◆ Your objective:
Please retype the text below on machining Inconel and Hastelloy from "SO3 6061 Aluminum" to "of the twitchiness.", with every word and mark unchanged.
(Beginning of Excerpt provided)
SO3 6061 Aluminum Cut fail

Like peeling lava off a metal block?

Inconel and Hastelloy aren’t THAT bad! We’ve been machining them, quite efficiently, since the early 50s, seriously since the early 60s. The X-15 (1959) was skinned with this stuff and many parts were made of this.

By-the-by, the X-15-2, the one that set the speed record (Mach 5.5), MELTED (Inconel) pylons off due to atmospheric friction! It was never flown again.

Yes, this is stuff that is a twitchy as it gets. Yes, the tooling has to be top notch… and you’re going to go through multiple tools even with top notch ones. Yes, the surface speed has to be tightly controlled. Yes, it is often machined by hand, rather than CNC. Yes, it gets hot… but you really want to avoid that since that causes much of the twitchiness.

IMHO, the reason these are often machined by hand, with constant adjustments, is due to the “magic formula” approach to feeds and speeds that most shops take. It is so twitchy, so unforgiving, and so far outside the experience level of most shops that mysticism is used. A human baby sitter constantly adjusts the machining.
(End of Excerpt provided)
(Beginning of Input data)
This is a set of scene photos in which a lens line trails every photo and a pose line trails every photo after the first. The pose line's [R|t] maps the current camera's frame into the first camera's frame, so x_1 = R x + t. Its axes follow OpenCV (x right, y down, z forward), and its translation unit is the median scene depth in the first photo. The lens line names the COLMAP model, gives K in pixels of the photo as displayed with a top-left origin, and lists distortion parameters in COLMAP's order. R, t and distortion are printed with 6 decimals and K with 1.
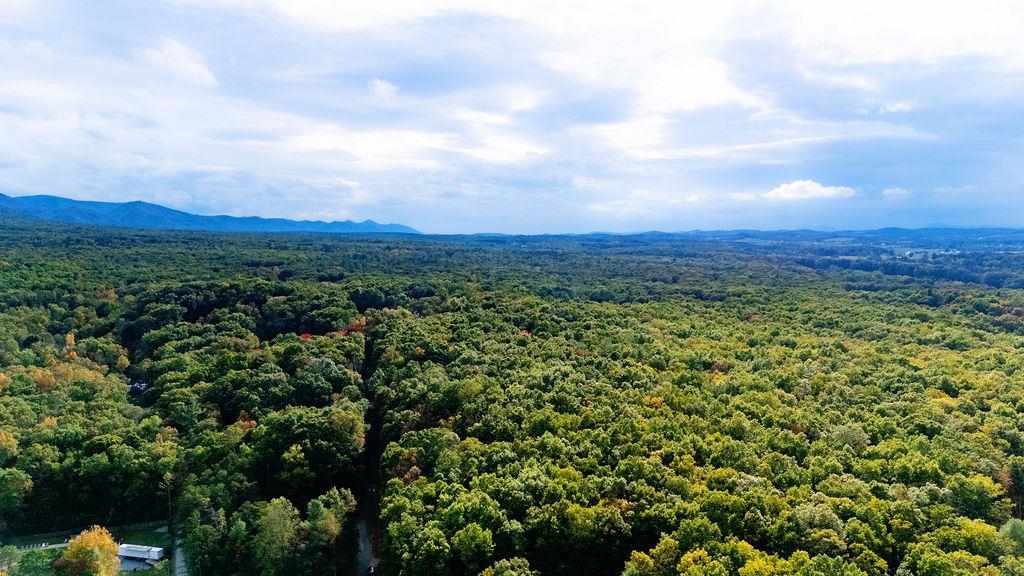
lens RADIAL K [[752.8, 0, 510.3], [0, 752.8, 291.2], [0, 0, 1]] dist [0.073551, -0.073765]
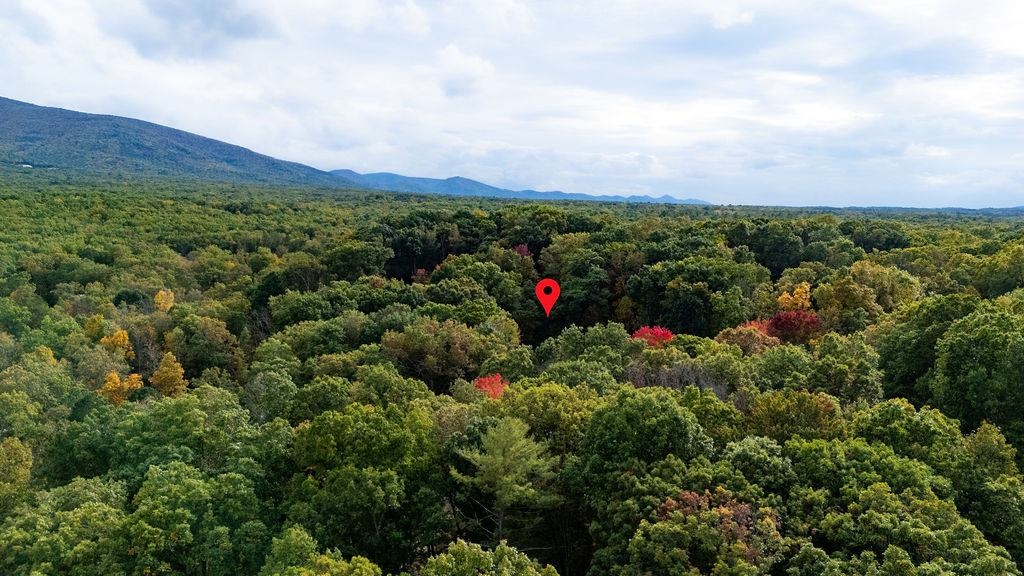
lens RADIAL K [[752.8, 0, 512.5], [0, 752.8, 285.3], [0, 0, 1]] dist [0.073551, -0.073765]
pose [[0.928996, 0.045064, -0.367336, -0.163035], [-0.036893, 0.998891, 0.029239, 0.025777], [0.368247, -0.013611, 0.929629, 0.533427]]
(End of Input data)
◆ Answer to this exercise:
SO3 6061 Aluminum Cut fail

Like peeling lava off a metal block?

Inconel and Hastelloy aren’t THAT bad! We’ve been machining them, quite efficiently, since the early 50s, seriously since the early 60s. The X-15 (1959) was skinned with this stuff and many parts were made of this.

By-the-by, the X-15-2, the one that set the speed record (Mach 5.5), MELTED (Inconel) pylons off due to atmospheric friction! It was never flown again.

Yes, this is stuff that is a twitchy as it gets. Yes, the tooling has to be top notch… and you’re going to go through multiple tools even with top notch ones. Yes, the surface speed has to be tightly controlled. Yes, it is often machined by hand, rather than CNC. Yes, it gets hot… but you really want to avoid that since that causes much of the twitchiness.